Nuovo studio dell’Istituto Veneto di Medicina Molecolare (VIMM) e dell’Università di Padova aiuta a capire l’evoluzione di una rara forma di leucemia

0
77
@Nemes Laszlo/shutterstock.com - riproduzione riservata

È il frutto di una collaborazione tra l’Istituto Veneto di Medicina Molecolare (VIMM) e l’Università di Padova, lo studio Defining TCRγδ lymphoproliferative disorders by combined immunophenotypic and molecular evaluation, che mostra nuove caratteristiche utili a identificare più precisamente l’evoluzione e i sottotipi di una rara forma di leucemia.

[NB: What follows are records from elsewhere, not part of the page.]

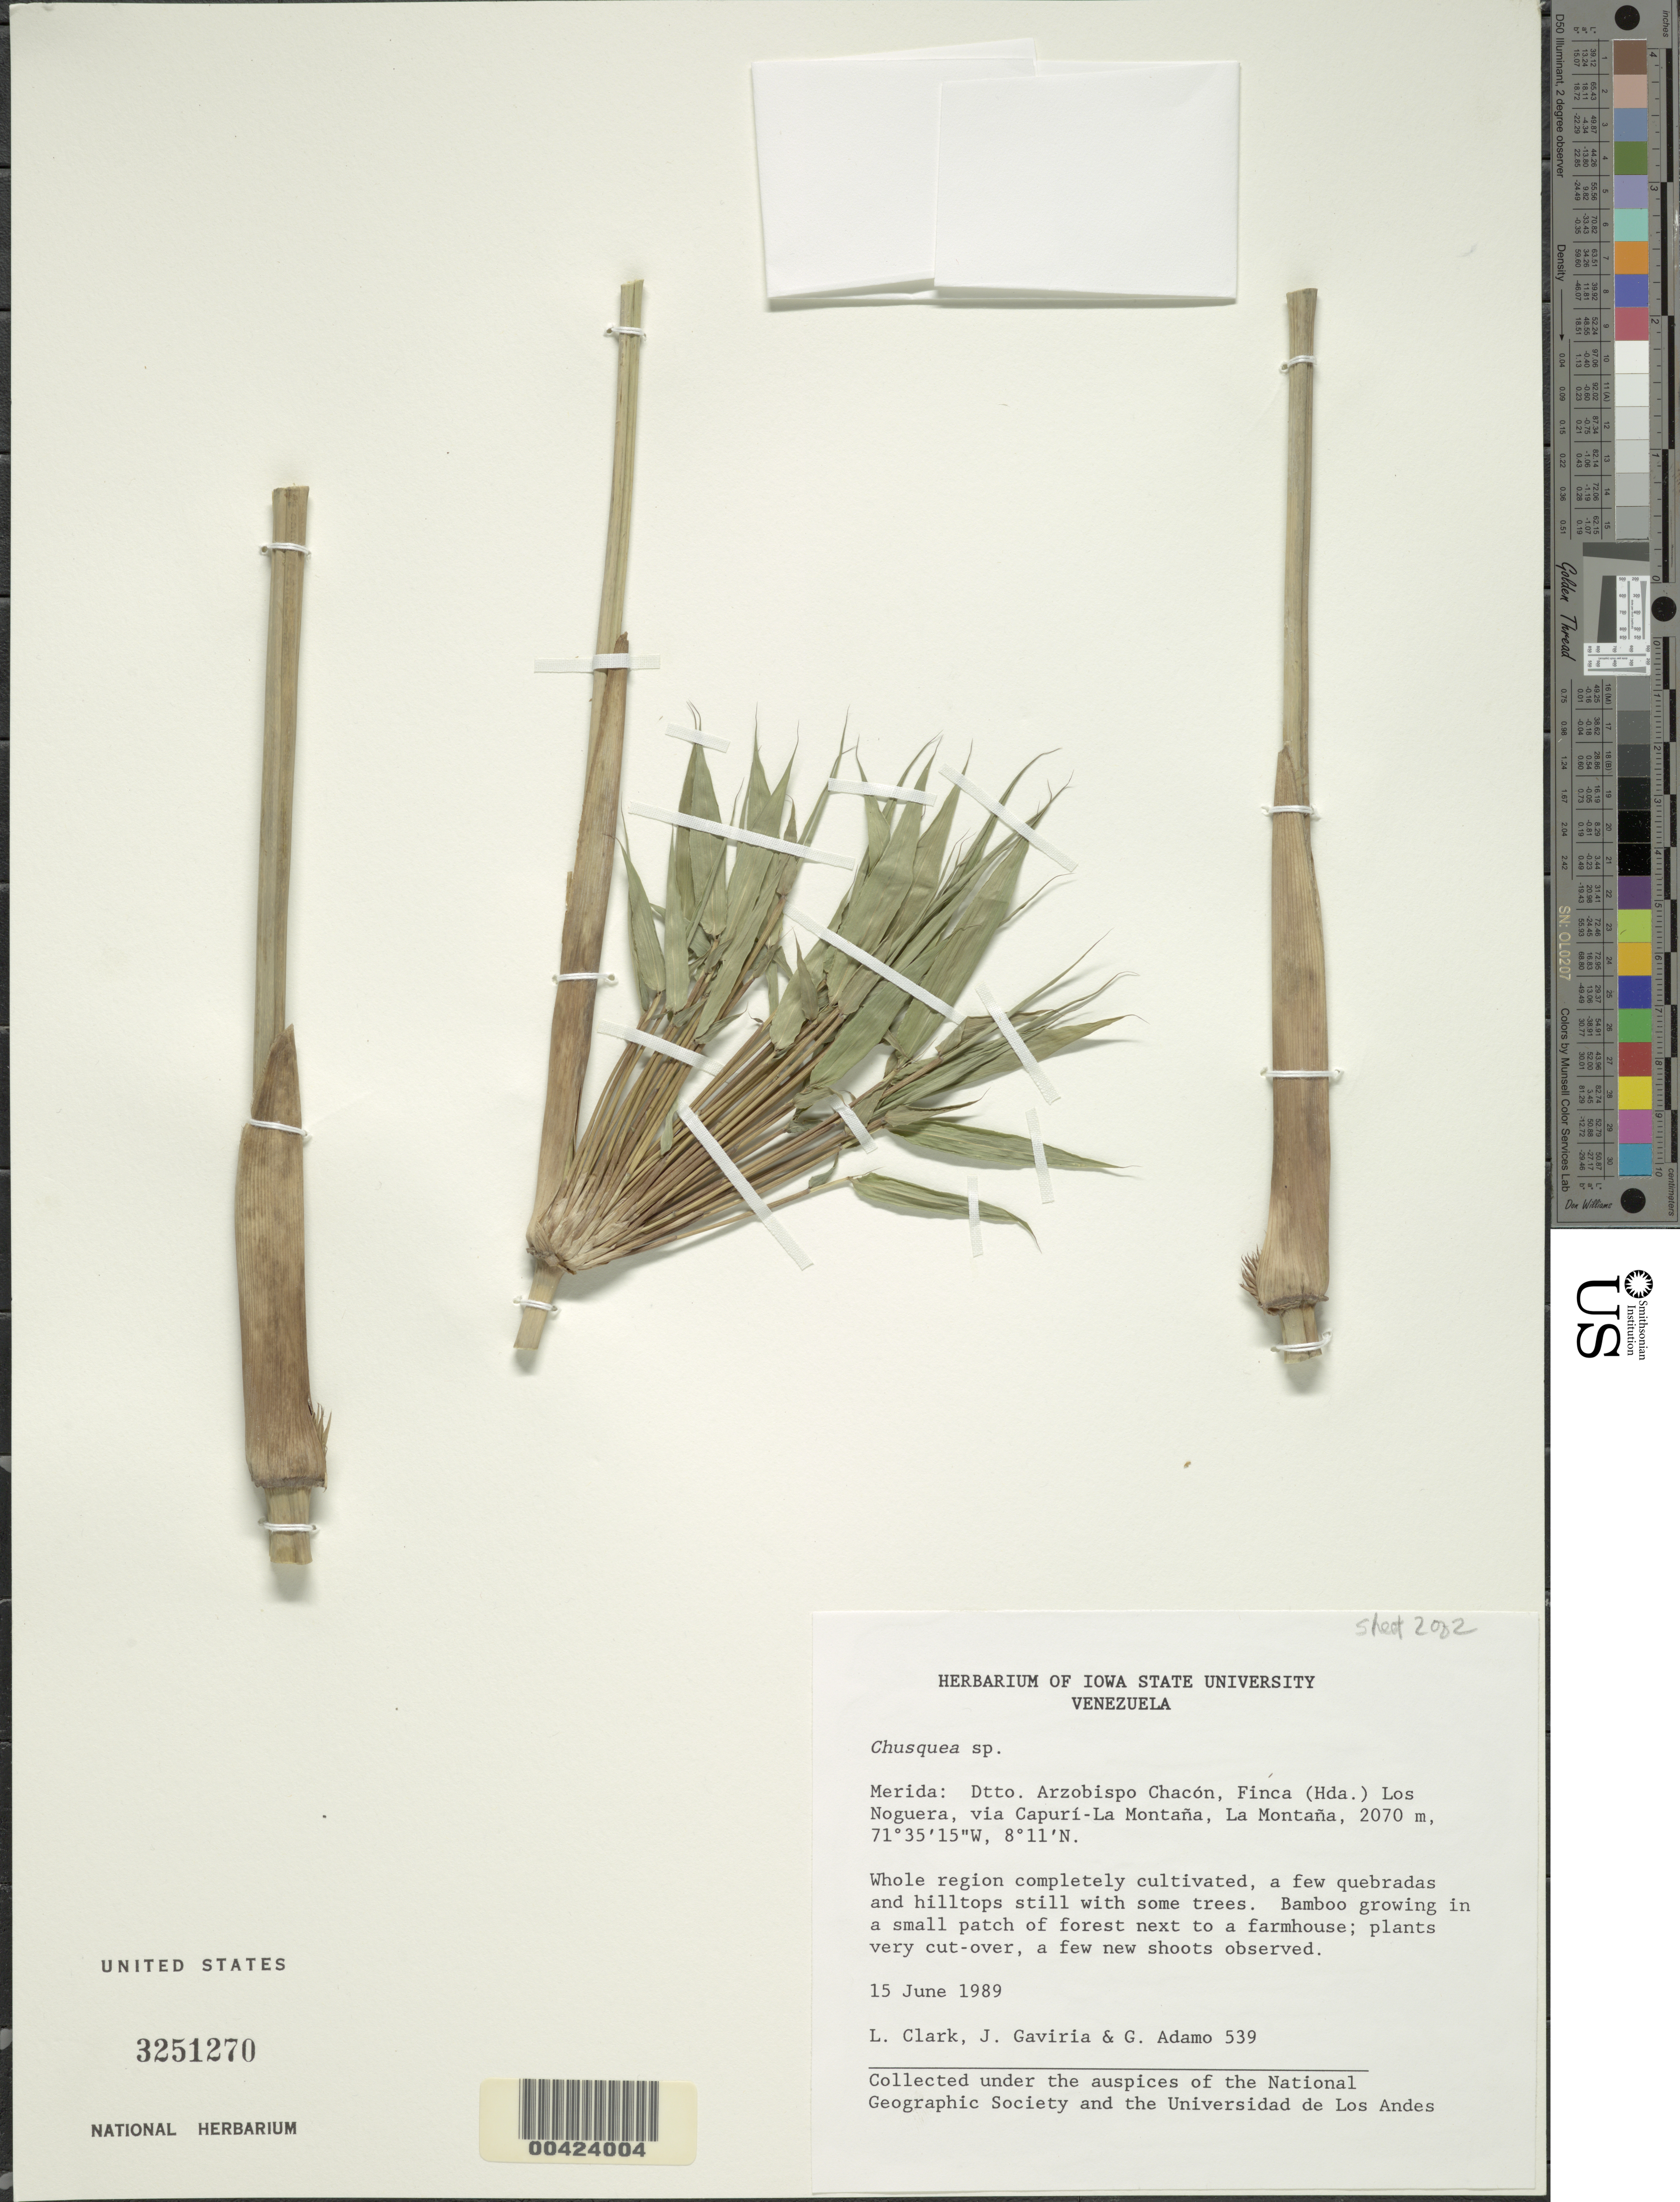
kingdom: Plantae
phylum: Tracheophyta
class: Liliopsida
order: Poales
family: Poaceae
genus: Chusquea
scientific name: Chusquea sp.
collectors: L. G. Clark, J. Gaviria & G. Adamo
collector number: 539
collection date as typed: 15 Jun 1989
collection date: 1989-06-15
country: Venezuela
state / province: Mérida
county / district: Arzobispo Chacón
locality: Finca (hda.) los noguera; via capuri - la montana, la montana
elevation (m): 2070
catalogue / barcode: US 3251270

Pubblicato su Nature Communications da Antonella Teramo (VIMM e Università di Padova), lo studio è stato condotto da un gruppo di ricerca coordinato dai docenti  Renato Zambello, Gianpietro Semenzato e dal Dipartimento di Ematologia e Immunologia Clinica diretto da Livio Trentin, in collaborazione con Stefania Bortoluzzi (Padova), la prof.ssa Sara Galimberti (Pisa) e il prof. Enrico Tiacci (Perugia).

I dati appena pubblicati hanno permesso di identificare nuovi marcatori utili alle analisi diagnostiche e a una migliore cura dei pazienti affetti da leucemia a grandi linfociti granulati di tipo Tγδ (TγδLarge Granular Lymphocyte leukemia, TγδLGLL). TγδLGLL è una forma di leucemia poco studiata per il fatto che si presenta raramente e dunque i casi poco numerosi difficilmente permettono di ottenere risultati statisticamente significativi. Si può manifestare in forma sia asintomatica sia severa, e la diagnosi è complicata dal fatto di poter essere confusa con un linfoma altamente aggressivo con cui la TγδLGLL condivide diverse caratteristiche. Le strategie terapeutiche richieste per le due malattie sono tuttavia differenti. Nel corso dello studio i ricercatori hanno applicato tecniche di ultima generazione e si sono avvalsi delle numerose competenze scientifiche offerte dai centri di ricerca coinvolti. In questo modo è stato possibile studiare un’ampia casistica di pazienti affetti daTγδLGLL, identificando le caratteristiche biologiche e i tipi di analisi necessari per un corretto inquadramento della patologia e per individuare quando la malattia ha un andamento indolente e quando è invece sintomatica.

“La novità di questo studio riguarda l’aver identificato nuovi marcatori per distinguere con chiarezza i tipi di malattie da cui sono affetti i pazienti, fornendo così ai medici che si ritrovano di fronte a casi di questa leucemia poco conosciuta la strategia da applicare e le caratteristiche cruciali per riconoscerne la variante e le sotto-varianti” commenta Teramo responsabile dello studio.